**To be done**
Format the records below as a Markdown table with the columns Row and Line, giving each line its own numbered row and skipping blank lines. Leave the pictures out of the answer.

**Data for the task**
--- start ---

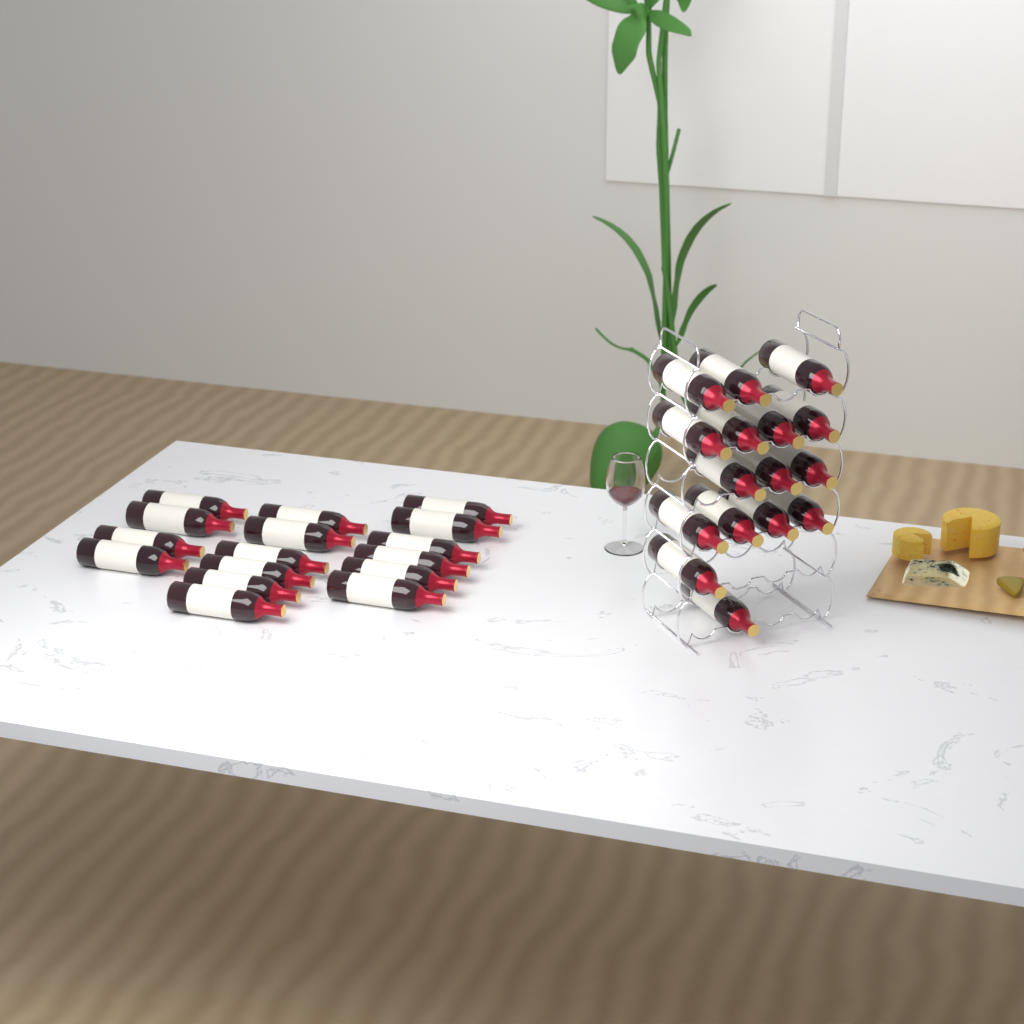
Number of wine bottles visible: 32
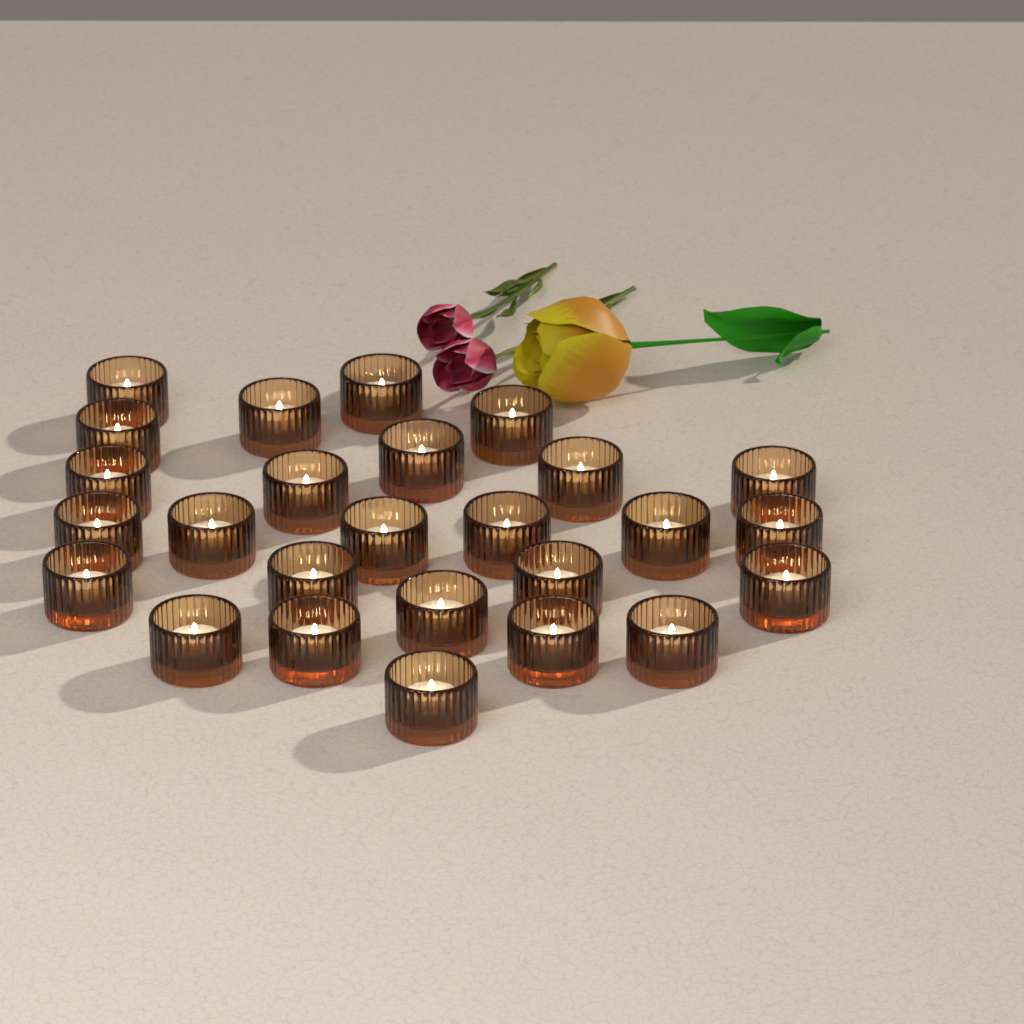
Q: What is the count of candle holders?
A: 26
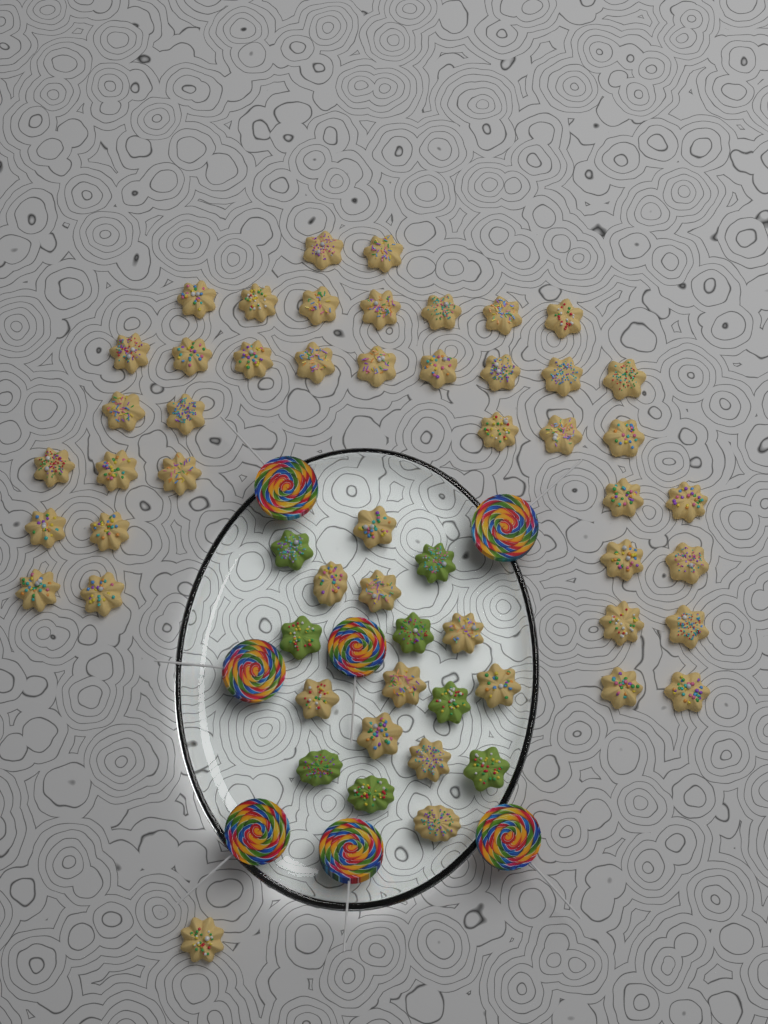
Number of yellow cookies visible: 49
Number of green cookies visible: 8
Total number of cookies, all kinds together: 57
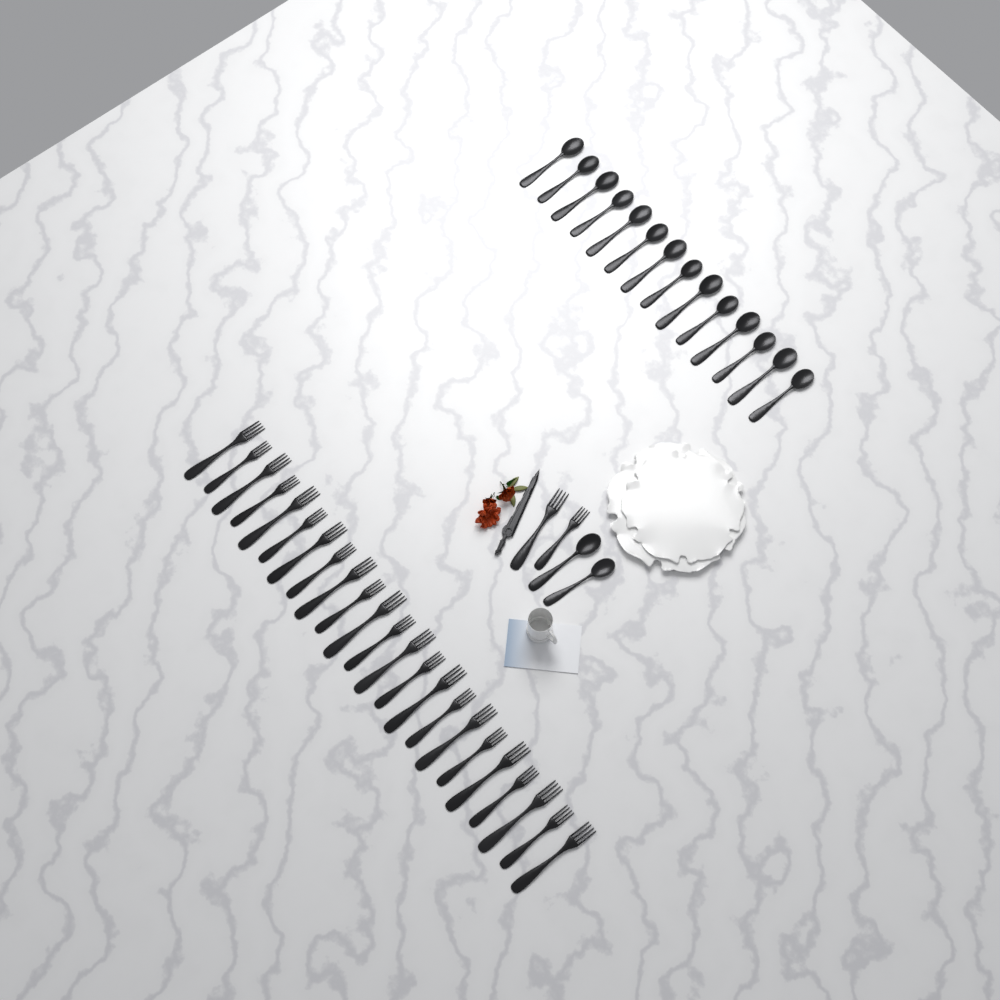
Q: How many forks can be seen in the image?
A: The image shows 25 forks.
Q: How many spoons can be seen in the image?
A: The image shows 16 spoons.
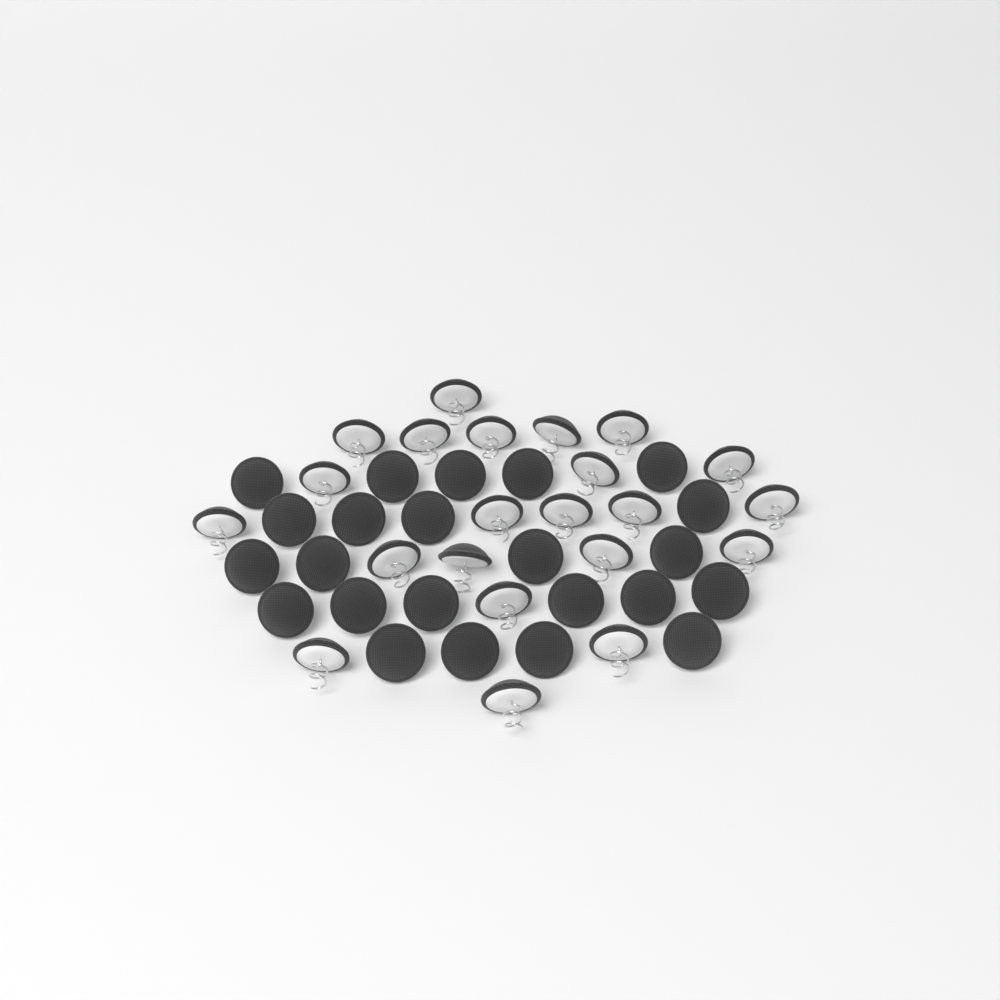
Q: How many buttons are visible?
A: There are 45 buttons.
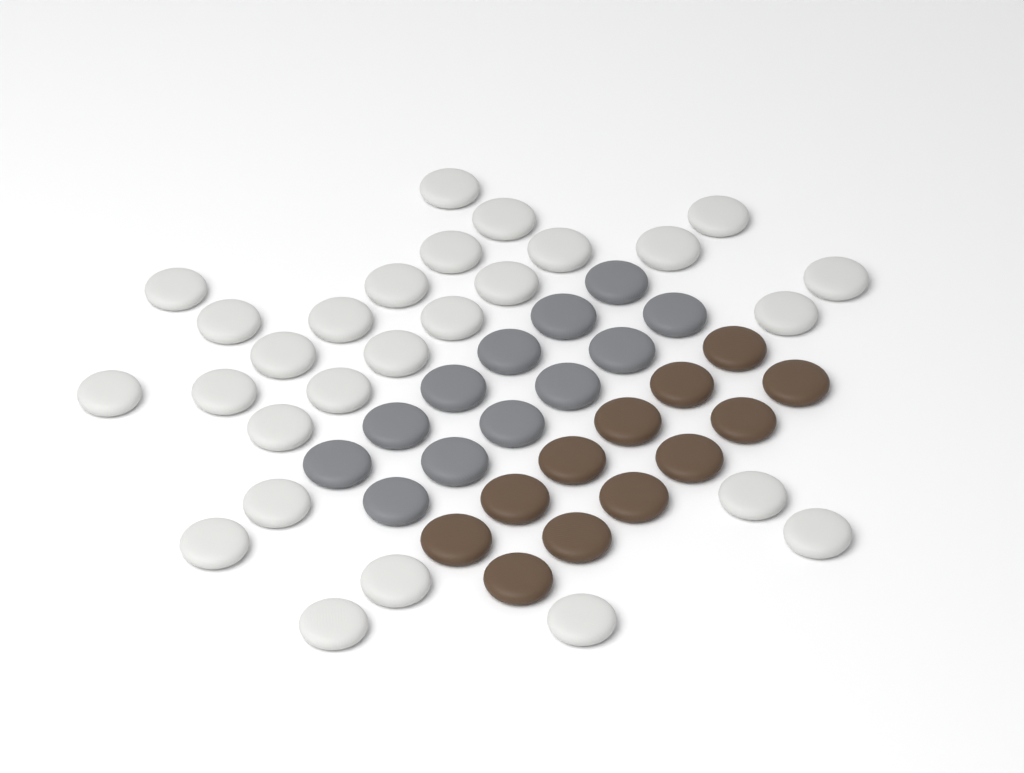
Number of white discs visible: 27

--- end ---

**Reply**
| Row | Line |
|---|---|
| 1 | Number of wine bottles visible: 32 |
| 2 | Q: What is the count of candle holders? |
| 3 | A: 26 |
| 4 | Number of yellow cookies visible: 49 |
| 5 | Number of green cookies visible: 8 |
| 6 | Total number of cookies, all kinds together: 57 |
| 7 | Q: How many forks can be seen in the image? |
| 8 | A: The image shows 25 forks. |
| 9 | Q: How many spoons can be seen in the image? |
| 10 | A: The image shows 16 spoons. |
| 11 | Q: How many buttons are visible? |
| 12 | A: There are 45 buttons. |
| 13 | Number of white discs visible: 27 |